In order to support future clustering support, the legacy /sioconfig endpoint is being deprecated. Instead, you should make a request to /socketconfig/<channel name>.json. See the documentation for more information.

2015-10-04

  • The channel data storage system has been refactored a bit. For compatibility, the default remains to store JSON objects for each channel in the chandump folder, however there is now also the option of storing channel data in the database. You can take advantage of this by setting channel-storage: type: 'database' in your config.yaml.

    • In order to migrate existing channel data from the chandump files to the database, run node lib/channel-storage/migrate.js.
  • The database storage method uses foreign keys to associate the channel data with the corresponding row in the channels table. This requires that the tables be stored using the InnoDB engine rather than MyISAM. If your CyTube tables defaulted to MyISAM, you can fix them by running

    ALTER TABLE `channels` ENGINE = InnoDB;
    

2015-09-21

  • CyTube is now transpiled with babel to allow the use of ES6/ES2015 features.

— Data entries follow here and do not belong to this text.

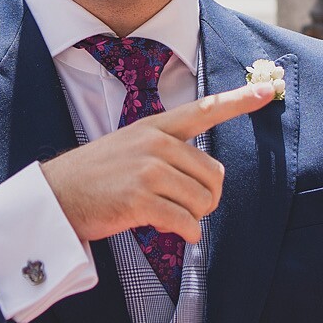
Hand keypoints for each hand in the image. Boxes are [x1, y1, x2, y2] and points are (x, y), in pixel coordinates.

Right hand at [41, 82, 277, 245]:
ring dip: (193, 218)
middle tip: (181, 206)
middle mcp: (155, 143)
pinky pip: (186, 221)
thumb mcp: (130, 148)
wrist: (54, 198)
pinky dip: (186, 232)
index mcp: (155, 127)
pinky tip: (171, 231)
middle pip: (214, 175)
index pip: (204, 109)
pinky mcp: (140, 199)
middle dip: (206, 198)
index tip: (268, 90)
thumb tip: (207, 183)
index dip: (240, 100)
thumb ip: (167, 153)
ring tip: (167, 216)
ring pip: (203, 201)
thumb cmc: (95, 178)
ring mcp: (147, 171)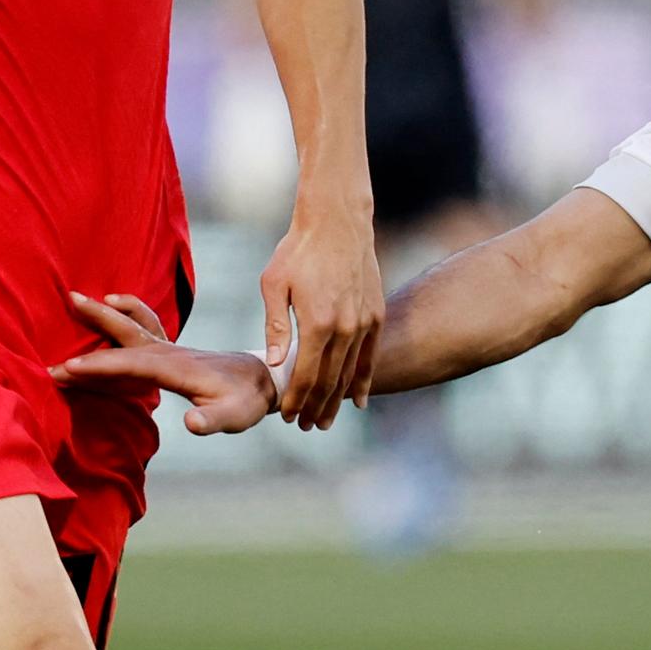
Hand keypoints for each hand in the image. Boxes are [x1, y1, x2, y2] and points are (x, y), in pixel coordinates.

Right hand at [52, 292, 281, 435]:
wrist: (262, 380)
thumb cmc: (246, 402)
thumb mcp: (235, 417)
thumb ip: (212, 421)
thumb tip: (191, 424)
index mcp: (176, 368)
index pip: (131, 365)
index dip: (99, 367)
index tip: (67, 368)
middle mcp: (169, 352)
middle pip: (127, 334)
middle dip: (95, 323)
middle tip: (65, 305)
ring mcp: (169, 348)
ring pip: (133, 325)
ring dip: (106, 312)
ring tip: (76, 297)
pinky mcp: (170, 350)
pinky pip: (143, 326)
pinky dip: (126, 312)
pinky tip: (111, 304)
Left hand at [262, 205, 383, 430]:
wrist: (337, 222)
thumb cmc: (298, 250)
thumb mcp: (274, 285)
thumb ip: (276, 327)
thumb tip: (275, 365)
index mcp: (317, 323)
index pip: (307, 375)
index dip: (296, 399)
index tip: (288, 417)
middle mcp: (346, 328)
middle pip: (330, 380)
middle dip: (316, 407)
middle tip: (307, 427)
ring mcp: (365, 322)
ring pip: (351, 372)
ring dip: (338, 399)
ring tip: (326, 420)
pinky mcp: (376, 314)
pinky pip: (371, 356)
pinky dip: (364, 380)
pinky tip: (358, 400)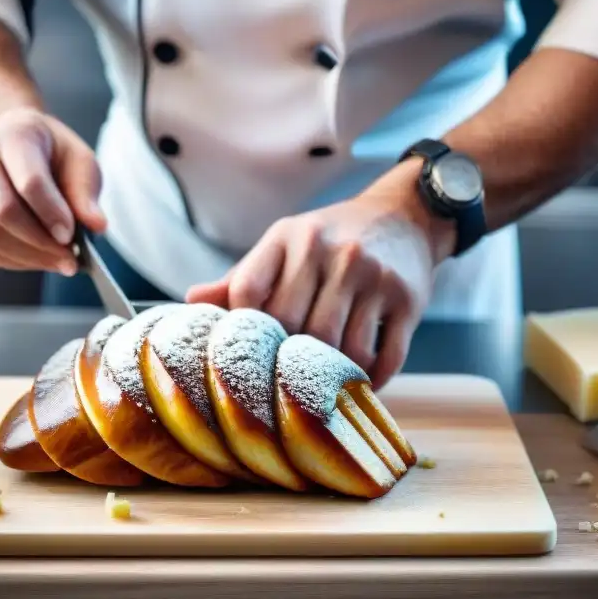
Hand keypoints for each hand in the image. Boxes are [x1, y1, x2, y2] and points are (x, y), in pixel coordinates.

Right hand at [0, 107, 105, 274]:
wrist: (10, 144)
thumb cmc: (49, 153)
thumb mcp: (79, 160)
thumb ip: (86, 191)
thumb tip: (97, 226)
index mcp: (12, 136)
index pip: (29, 182)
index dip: (52, 214)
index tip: (72, 237)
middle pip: (4, 214)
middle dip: (41, 245)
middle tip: (70, 260)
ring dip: (29, 258)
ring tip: (57, 261)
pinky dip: (12, 262)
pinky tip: (34, 256)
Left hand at [187, 164, 449, 386]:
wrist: (404, 214)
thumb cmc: (330, 239)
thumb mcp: (285, 244)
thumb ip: (241, 277)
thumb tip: (190, 302)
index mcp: (290, 238)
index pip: (248, 292)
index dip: (243, 330)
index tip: (250, 351)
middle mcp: (331, 253)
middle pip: (296, 328)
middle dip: (288, 360)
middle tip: (287, 379)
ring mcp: (372, 276)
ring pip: (344, 349)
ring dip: (334, 376)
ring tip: (325, 384)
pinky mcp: (407, 299)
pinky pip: (387, 357)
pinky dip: (372, 380)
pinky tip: (360, 381)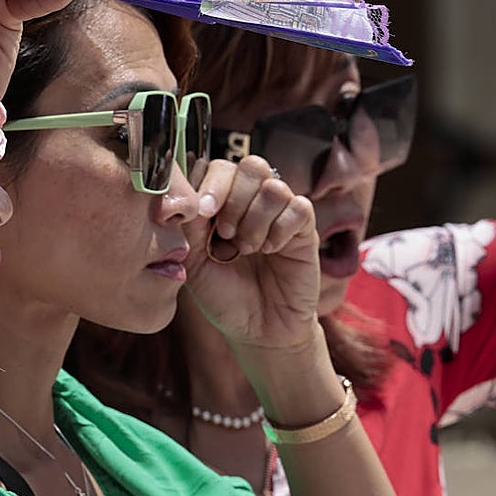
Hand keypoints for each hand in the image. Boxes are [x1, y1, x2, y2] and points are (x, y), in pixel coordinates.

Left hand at [182, 155, 320, 351]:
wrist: (257, 330)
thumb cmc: (224, 295)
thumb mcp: (195, 262)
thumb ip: (190, 226)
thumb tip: (191, 195)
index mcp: (223, 203)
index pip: (219, 167)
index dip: (211, 183)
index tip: (203, 212)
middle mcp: (253, 202)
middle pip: (250, 166)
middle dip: (234, 197)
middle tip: (225, 233)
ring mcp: (280, 213)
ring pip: (274, 186)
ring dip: (256, 219)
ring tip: (247, 249)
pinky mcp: (304, 230)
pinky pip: (299, 207)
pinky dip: (280, 229)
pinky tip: (271, 250)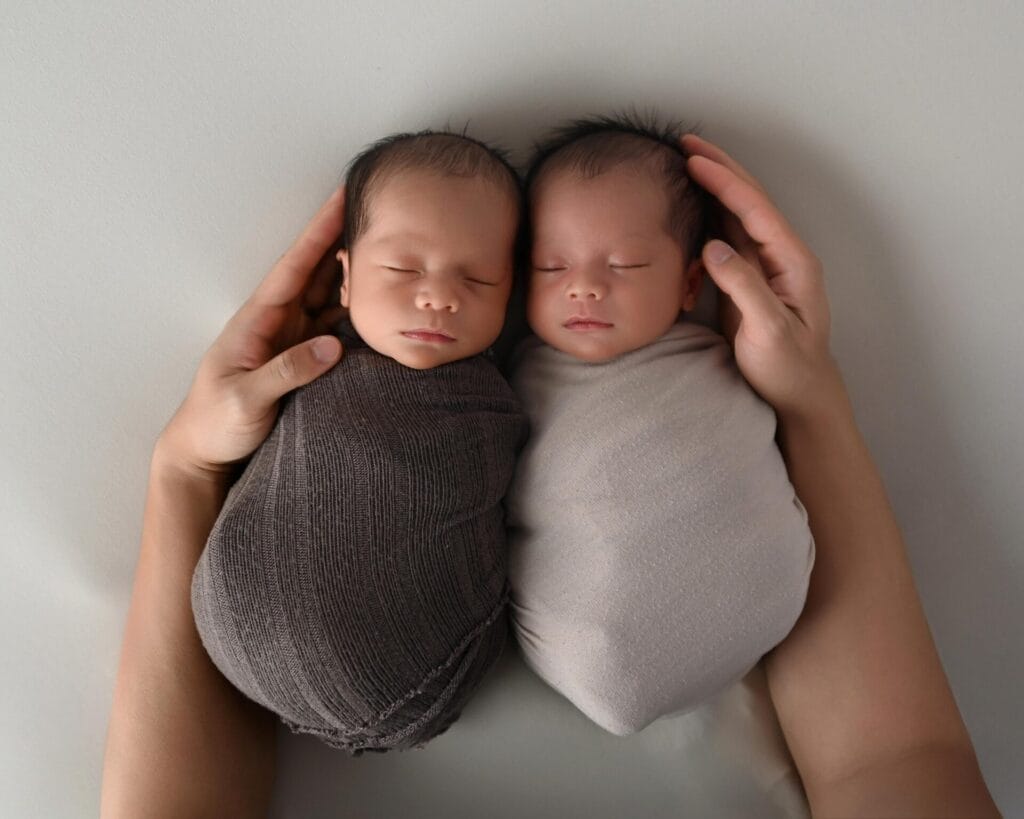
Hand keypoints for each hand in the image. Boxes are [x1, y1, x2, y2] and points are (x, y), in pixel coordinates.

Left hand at [160, 187, 347, 477]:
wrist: (204, 451)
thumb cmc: (215, 423)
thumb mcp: (246, 399)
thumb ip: (287, 372)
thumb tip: (333, 347)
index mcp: (257, 321)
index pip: (295, 267)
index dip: (319, 232)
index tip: (340, 198)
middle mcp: (276, 322)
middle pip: (317, 272)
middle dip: (343, 239)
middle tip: (374, 212)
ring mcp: (290, 338)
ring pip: (329, 295)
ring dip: (353, 272)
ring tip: (384, 247)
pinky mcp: (301, 358)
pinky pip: (334, 325)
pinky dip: (355, 310)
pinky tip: (376, 299)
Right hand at [682, 134, 842, 419]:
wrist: (798, 395)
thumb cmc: (789, 368)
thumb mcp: (768, 330)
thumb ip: (743, 286)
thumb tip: (713, 246)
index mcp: (792, 261)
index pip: (754, 208)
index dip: (724, 180)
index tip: (693, 159)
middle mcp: (781, 256)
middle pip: (748, 200)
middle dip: (718, 168)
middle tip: (685, 143)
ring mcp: (765, 267)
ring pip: (736, 215)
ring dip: (712, 187)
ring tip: (684, 164)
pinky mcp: (748, 281)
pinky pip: (727, 237)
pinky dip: (708, 215)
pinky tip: (690, 206)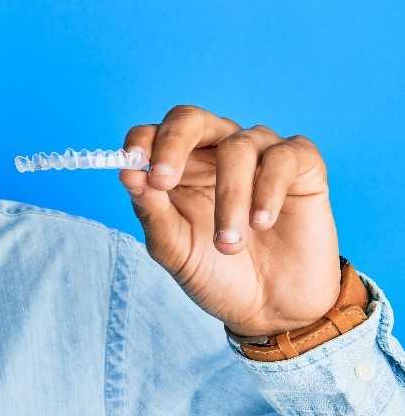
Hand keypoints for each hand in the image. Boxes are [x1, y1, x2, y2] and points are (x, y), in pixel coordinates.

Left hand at [119, 104, 339, 336]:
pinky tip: (262, 223)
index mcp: (178, 166)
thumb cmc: (217, 272)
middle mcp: (215, 151)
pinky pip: (283, 157)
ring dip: (228, 196)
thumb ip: (151, 210)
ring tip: (227, 245)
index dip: (141, 141)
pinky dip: (268, 189)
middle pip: (190, 118)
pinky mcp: (302, 166)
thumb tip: (128, 172)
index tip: (132, 165)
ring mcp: (260, 154)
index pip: (153, 133)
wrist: (272, 310)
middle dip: (173, 144)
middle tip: (163, 181)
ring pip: (237, 146)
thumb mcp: (174, 248)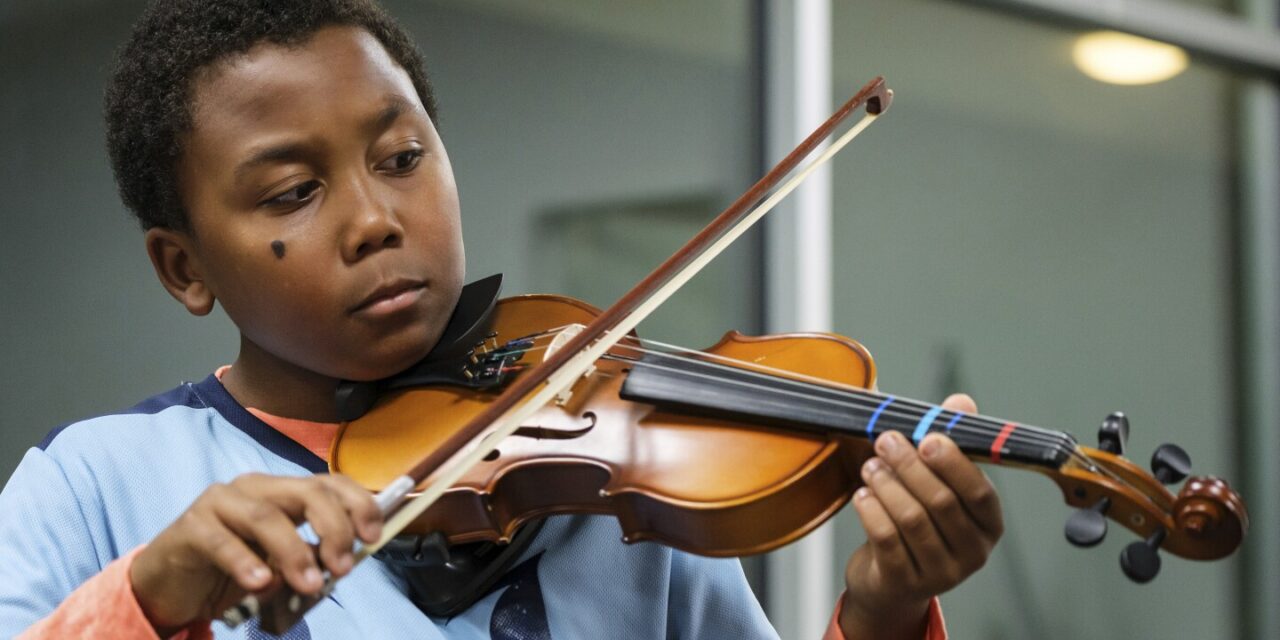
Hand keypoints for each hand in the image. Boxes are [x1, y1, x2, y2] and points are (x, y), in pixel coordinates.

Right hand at [129, 473, 382, 634]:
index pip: (330, 484)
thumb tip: (344, 563)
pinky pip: (221, 540)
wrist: (171, 585)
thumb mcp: (280, 566)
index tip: (374, 536)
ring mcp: (221, 501)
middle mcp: (256, 488)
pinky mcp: (191, 525)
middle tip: (342, 568)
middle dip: (334, 528)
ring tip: (309, 585)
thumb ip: (309, 558)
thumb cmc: (232, 572)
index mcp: (284, 492)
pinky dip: (244, 562)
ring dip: (294, 552)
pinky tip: (259, 583)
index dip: (358, 504)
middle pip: (307, 492)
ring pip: (267, 516)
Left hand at [839, 394, 1002, 639]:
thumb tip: (961, 402)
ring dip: (887, 485)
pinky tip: (862, 495)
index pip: (980, 493)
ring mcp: (940, 574)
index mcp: (988, 526)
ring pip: (913, 520)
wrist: (888, 583)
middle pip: (942, 503)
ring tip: (870, 466)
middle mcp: (973, 554)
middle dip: (910, 466)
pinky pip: (887, 541)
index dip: (954, 463)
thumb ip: (949, 442)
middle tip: (885, 441)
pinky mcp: (905, 584)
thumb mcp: (936, 485)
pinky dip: (872, 511)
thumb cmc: (917, 523)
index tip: (926, 436)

All source files have been moved from lib to src.
  • Running npm install or npm run postinstall will prompt you to build from src to lib.
  • Running npm run build-server will run the build script without any prompts.
  • After updating with git pull, you should run npm install or npm run build-server in order to rebuild after the changes.

2015-07-25

  • CyTube now supports subtitles for Google Drive videos. In order to take advantage of this, you must upgrade mediaquery by running npm install cytube/mediaquery. Subtitles are cached in the google-drive-subtitles folder.

2015-07-07

  • CyTube and CyTube/mediaquery have both been updated to use calzoneman/status-message-polyfill to polyfill res.statusMessage on older versions of node (e.g., v0.10). After pulling, run npm install to update this dependency. This fixes an issue where HTTP status messages from mediaquery were reported as undefined, and removes the need for manually looking up status messages in lib/ffmpeg.js.

2015-07-06

  • As part of the video player rewrite, Google Drive and Google+ metadata lookups are now offloaded to CyTube/mediaquery. After pulling the new changes, run npm install or npm update to update the mediaquery dependency.

  • www/js/player.js is now built from the CoffeeScript source files in the player/ directory. Instead of modifying it directly, modify the relevant player implementations in player/ and run npm run build-player (or node build-player.js) to generate www/js/player.js.

  • Also as part of the video player rewrite, the schema for custom embeds changed so any custom embeds stored in the channel_libraries table need to be updated. The automatic upgrade script will convert any custom embeds that are parseable (i.e., not truncated by the width of the id field using the old format) and will delete the rest (you may see a lot of WARNING: unable to convert xxx messages-- this is normal). Custom embeds in channel playlists in the chandumps will be converted when the channel is loaded.